:: Source material ::
======

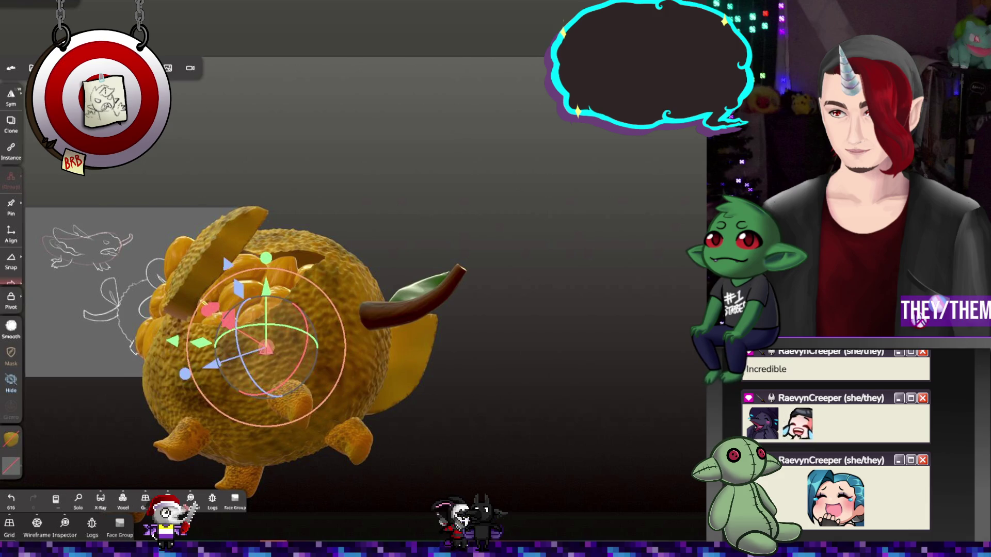
{"action": "key", "text": "c"}
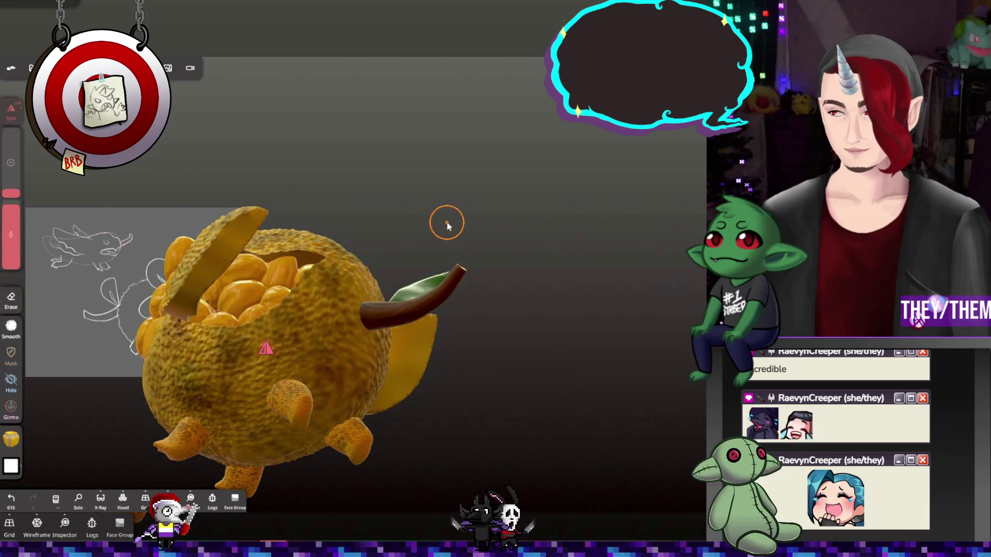
Undo the bad flattening strokes and lower the brush strength
{"action": "left_click_drag", "start_coordinate": [447, 225], "coordinate": [433, 280]}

======

:: What the task asks ::
None of the pictures should be carried over when the data above is transcribed exactly.

:: Result for this exercise ::
{"action": "key", "text": "c"}
Undo the bad flattening strokes and lower the brush strength
{"action": "left_click_drag", "start_coordinate": [447, 225], "coordinate": [433, 280]}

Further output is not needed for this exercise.